Ele explica que é cada vez maior o número de reclamações no órgão nesse sentido. “Não temos condições de quantificar esses episódios, mas posso afirmar que eles ocorrem com bastante freqüência”, salienta.
O problema desse tipo de oferta é a dificuldade para cancelar o produto quando ele deixa de ser gratuito. “Quando a pessoa tenta entrar em contato com a empresa para cancelar o serviço, geralmente não consegue ser atendida”, explica.
O transtorno começa mais ou menos assim: a empresa procura o consumidor e insiste para que ele aceite o “mimo” (que pode ser um mês de Internet grátis, quatro edições de determinada revista ou o cartão de crédito sem anuidade). Pelo acordo verbal, se a pessoa não quiser adquirir o produto depois desse período gratuito, basta que ela procure a empresa e cancele o negócio.
Até aí, tudo bem. A dor de cabeça começa a partir de então. “Quando chega esse momento de cancelar o serviço, o consumidor não consegue entrar em contato com a empresa, simplesmente porque não é atendido”, explica Orti.
Ele destaca que os relatos feitos ao Procon demonstram que a impossibilidade do contato é a grande armadilha da empresa para onerar o consumidor.
Driblando o código
Orti destaca que esse método de negociação é uma máscara para encobrir um “golpe” contra o Código de Defesa do Consumidor. Segundo ele, o inciso terceiro do artigo 39 diz que constitui-se em prática abusiva entregar ou enviar algo que não foi solicitado ao consumidor. “Como não podem simplesmente mandar o produto para a pessoa, essas empresas usam o artifício da gratuidade para driblar a lei”, explica o coordenador do Procon.

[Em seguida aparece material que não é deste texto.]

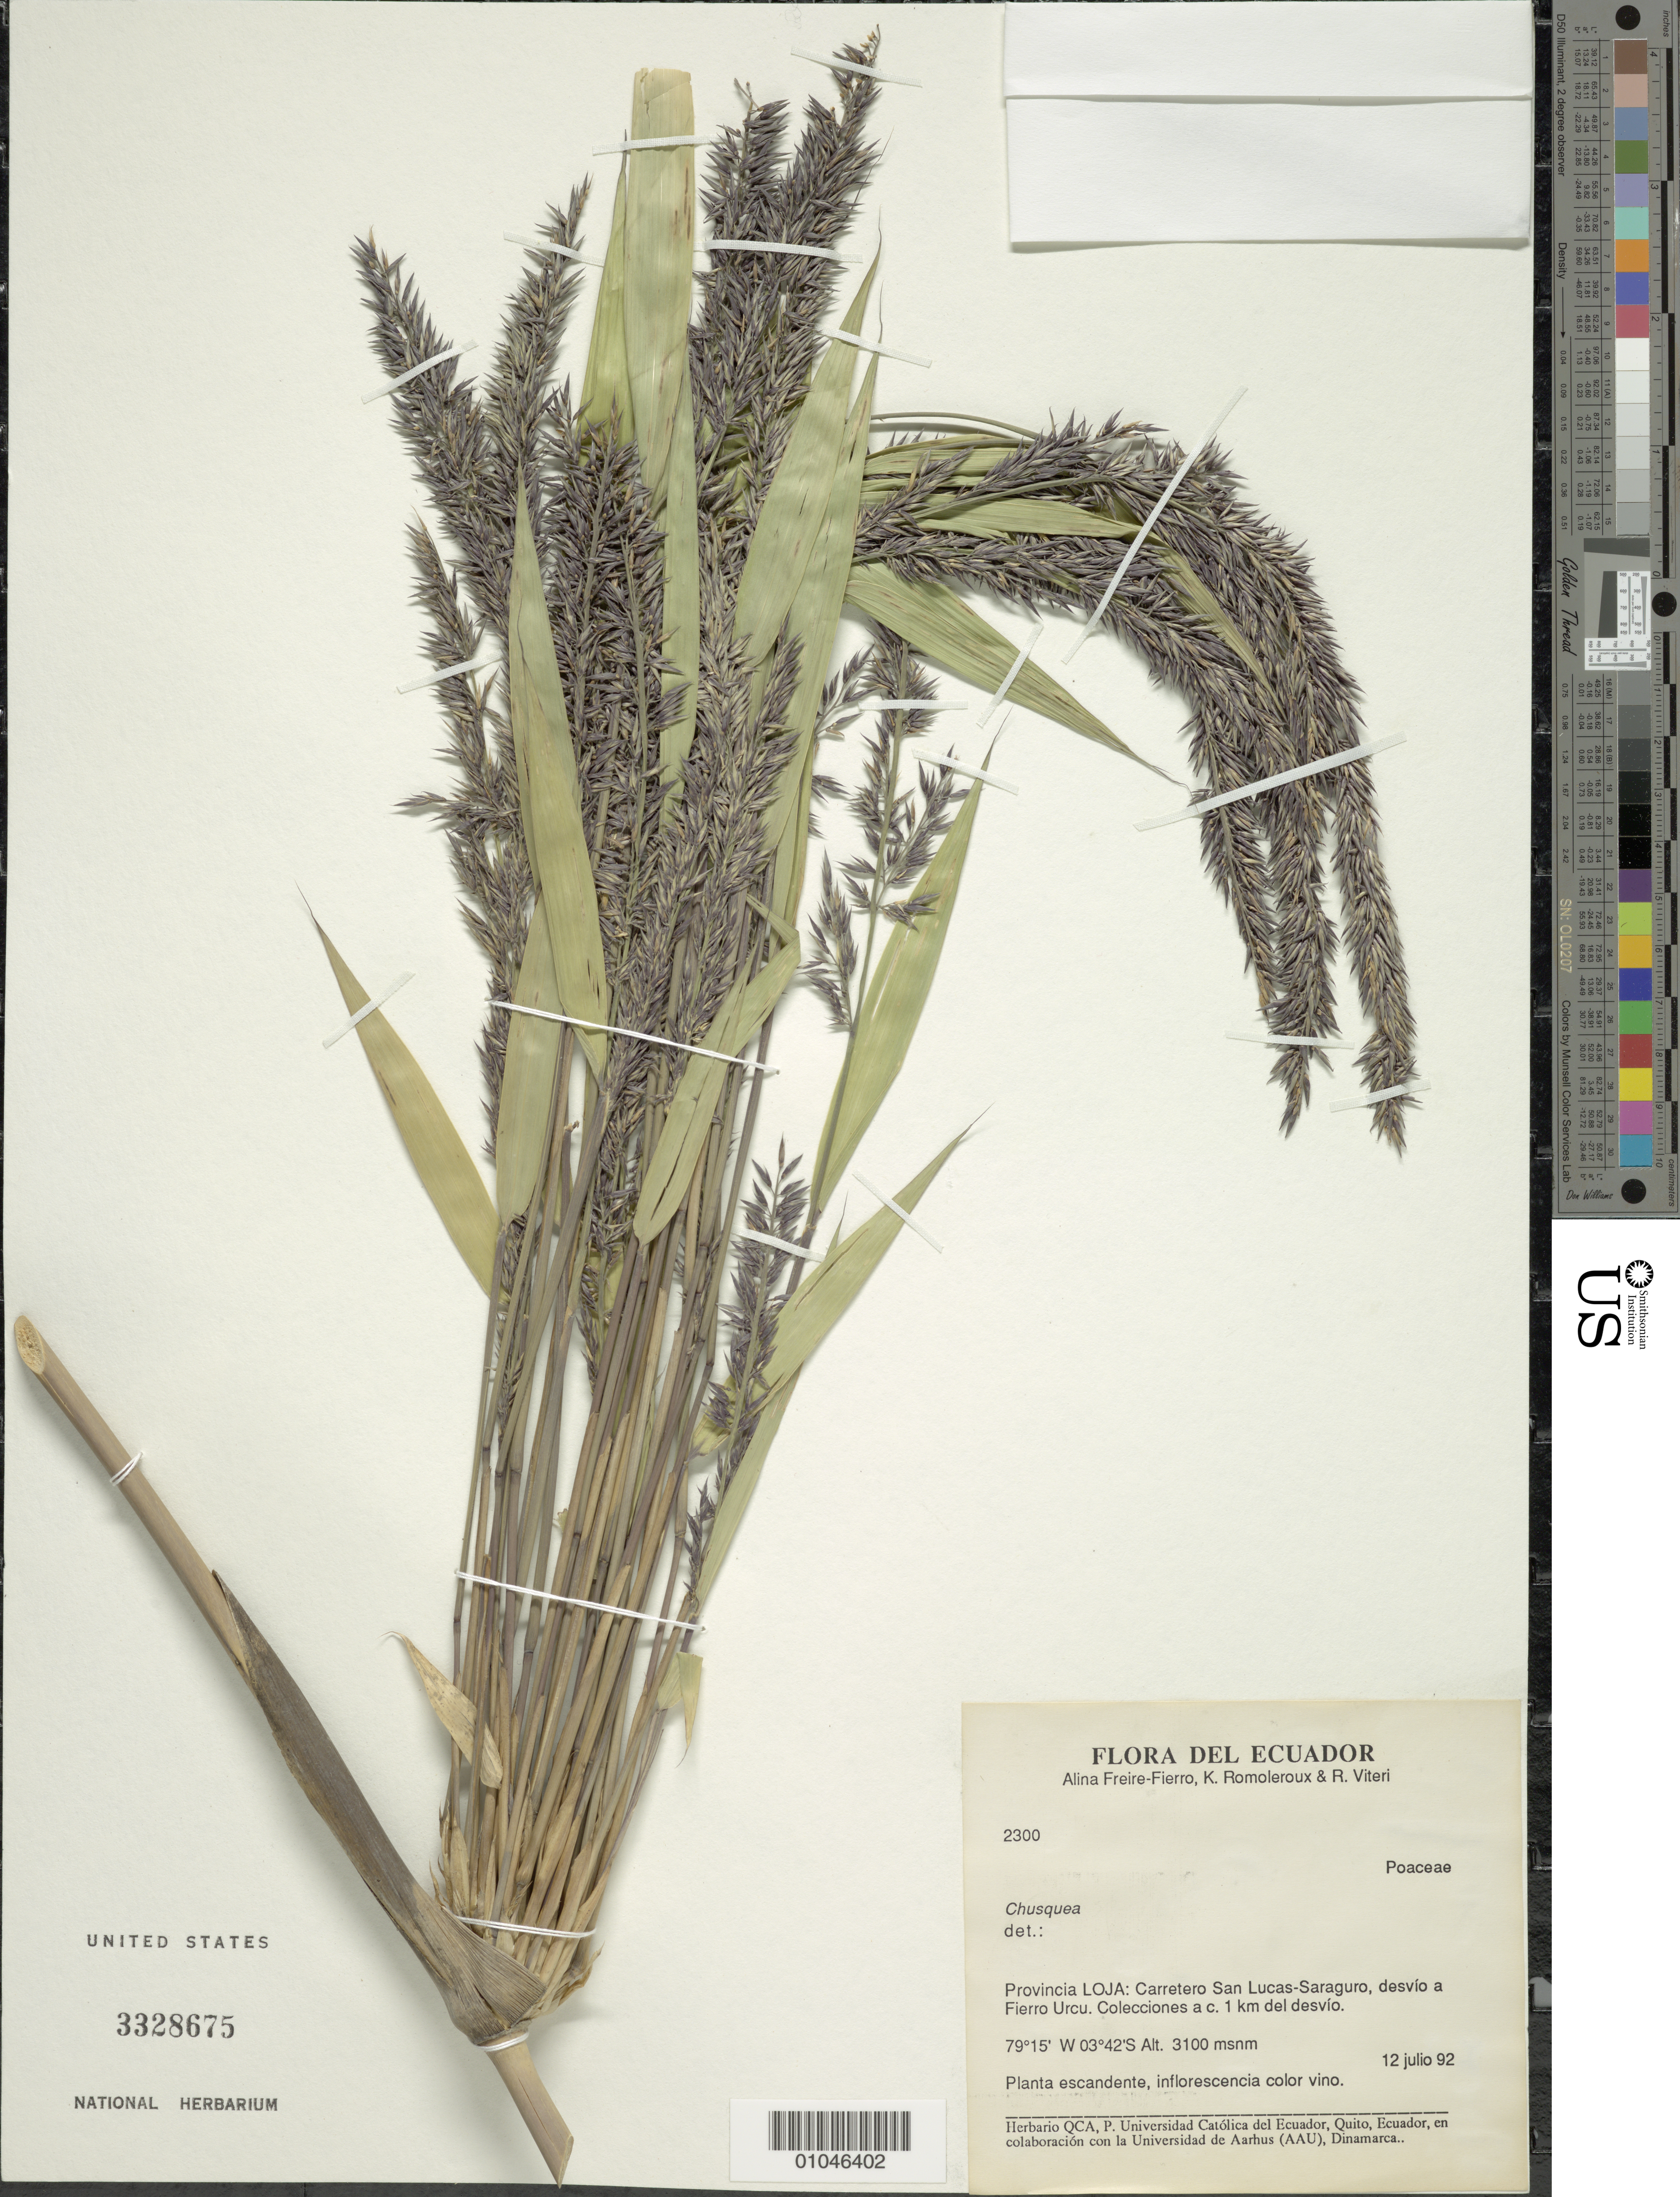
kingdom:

Ele alerta que essas empresas alegam ao órgão de defesa que só enviaram o produto porque o consumidor aceitou a oferta. “A pessoa aceita e, quando quer cancelar, fica sem acesso a essa companhia”, ressalta Orti.
O bancário J. (ele preferiu não se identificar) foi uma das vítimas do golpe do cartão. “Um dia, sem mais nem menos, chegou em casa um cartão de crédito de um certo banco”, lembra.
Sem pensar duas vezes, ele picou o “presente” e jogou no lixo. Em uma carta anexa, a operadora de crédito informava que estava presenteando o consumidor com um período de anuidade grátis. “Como não me interessava, eu dispensei o cartão e rasguei a carta”, diz.
Passado alguns meses, recebeu em sua residência uma cobrança referente à tarifa daquele cartão.
“Tentei cancelar esse boleto por telefone, mas não foi possível. Tive de ir até o banco que me enviou o cartão”, ressalta J.
Ele diz que esse presente lhe causou um grande transtorno, já que precisou perder tempo indo até a instituição financeira para explicar que não tinha requisitado o crédito e, portanto, não aceitava a cobrança. “Eles cancelaram, mas não me explicaram porque me enviaram esse presente. Não sei onde eles conseguiram meus dados, já que nem cliente do banco eu era”, salienta.